Toplum hafızamızda belediye deyince akla bir çırpıda gelen ilk görev ve tanımlar: çöp toplar, kanalizasyona bakar, su getirir, şehrin altyapı işlemlerini üstlenir gibi standart düşüncelerdir. Oysa görev ve sorumlulukları açısından bakıldığında ve özellikle 5393 sayılı Kanun, belediyelerin görev ve sorumluluklarını çokça genişletmiştir. Bu kanuna göre 'Belediye, mahalli müşterek nitelikte olmak şartıyla, İmar, su ve kanalizasyon, ulaşım gibi kentsel altyapı, coğrafi ve kent bilgi sistemleri, çevre ve çevre sağlığı, temizlik ve katı atık, zabıta, itfaiye, acil yardım, kurtarma ve ambulans, şehir içi trafik, defin ve mezarlıklar, ağaçlandırma, park ve yeşil alanlar, konut, kültür ve sanat, turizm ve tanıtım, gençlik ve spor, sosyal hizmet ve yardım, nikah, meslek ve beceri kazandırma, ekonomi ve ticaretin geliştirilmesi hizmetlerini yapar ve yaptırır' der.

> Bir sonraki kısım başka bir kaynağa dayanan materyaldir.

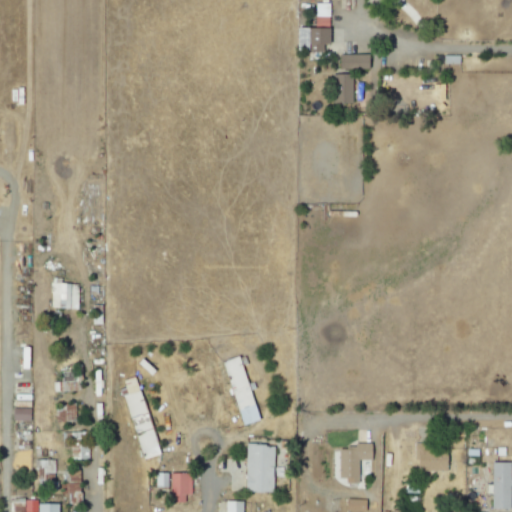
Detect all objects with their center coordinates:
building: (310, 36)
road: (450, 47)
building: (349, 57)
building: (339, 89)
building: (61, 295)
building: (237, 390)
building: (61, 413)
building: (18, 414)
road: (415, 415)
road: (6, 417)
building: (136, 418)
building: (78, 452)
building: (349, 460)
building: (428, 460)
building: (256, 468)
road: (97, 480)
building: (159, 480)
building: (497, 485)
building: (69, 486)
building: (177, 487)
road: (204, 503)
building: (351, 505)
building: (230, 506)
building: (44, 508)
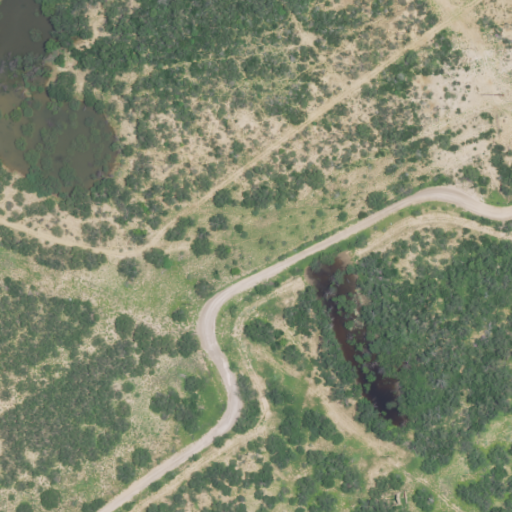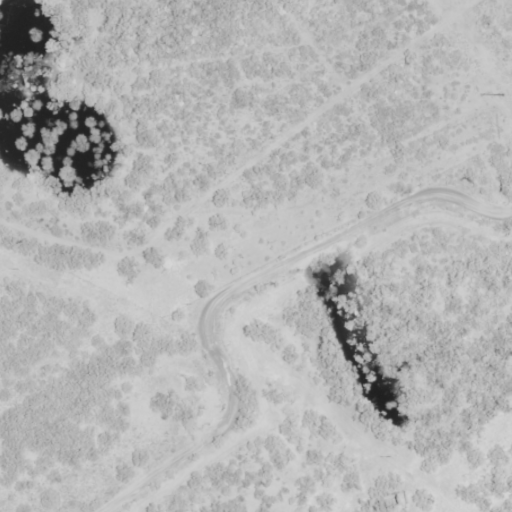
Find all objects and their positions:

Cumhurbaşkanı'nın düşündüğü Başkanlık sistemi ve onun yerele yansıması bakımından genişletilmiş ve neredeyse 'Yerel yönetim, hemşehrilerinin doğumundan ölümüne kadar hatta ölümünden sonra da onlara hizmet veren yegane kurumdur.' Tanımına uyarak çalışması planlanmış bir kurum olmuştur.

Bu çerçevede bakıldığında belediyeler artık eski standart görevlerinin dışında çok farklı bir yapıya doğru hareket etme zorunluluğuna evirilmişlerdir.

Ülkemizdeki tüm belediyeler görüldüğü kadarıyla Cumhurbaşkanı'nın düşündüğü ve uygulamak istediği yapıya daha alışamadılar. Eskiden gelen alışkanlıkları devam ettirmek ve üzerine koyarak gitmek fikri belki de iş yoğunluğundan dolayı ve belediyelerin birikmiş işlerini daha tamamlayamadıklarından ötürü hayata geçememektedir.

Aslında Başkanlık Sistemi ile birlikte değerlendirilmeye alınmasının istendiği konu görevlerdeki son maddedir: Ekonomi ve Ticaretin geliştirilmesi hizmetlerini yapar ve yaptırır.

Belediyeler birçok ticari faaliyette görevleri gereği bulunmaktadır. Hizmet sektörünün her noktasında bulunan belediyeler aslında bir şehrin işlerliğinin ilk ve en önemli ayağıdır.

Başkanlık Sistemi ile birlikte bölgesel kalkınmanın esas birleştirici ve ekonomik unsurunun en önemli ayağının belediyeler olması planlanmıştır. Belediye o bölgedeki tüm verileri elinde bulunduran yegane kurumdur. Buna istinaden tüm yapılacakları bilen kurum da belediyelerdir.

Bu noktada insanların aklına gelen soru şudur: Belediyeler ticari faaliyet ve yatırımlara yönelirlerse, eskinin KİT dediğimiz Kamu İktisadi Teşekküllerine yeniden dönerler endişesidir. Bu da devletçilik fikriyle özdeşleşir diye uzak durmaya çalışıyorlar. Oysa tarihi süreçte baktığımızda 2.Padişah Orhan'dan beri bu topraklar, devletçilik ilkesi diyebileceğimiz anlayışla yönetilmiştir. 36 yıl Padişahlık yapan Orhan Gazi dönemi Osmanlı Devlet düzeninin yerleştirildiği ana temelleri oluşturur. Bu konuda 'Başkanın Düşleri' isimli eserimde çok geniş anlatımlar vardır.

Yapılan araştırmalar ve insanımızın hayat tarzı bu yaklaşımı kuvvetle destekler. Hala insanlar sağlam bir iş kapısı olarak devlet kurumlarına kapağı atmak ister. O zaman kapitalist düzenin bize zorla kabul ettirmek istediği serbest piyasa masalının hiç te matah bir durum olmadığı ortaya çıkar.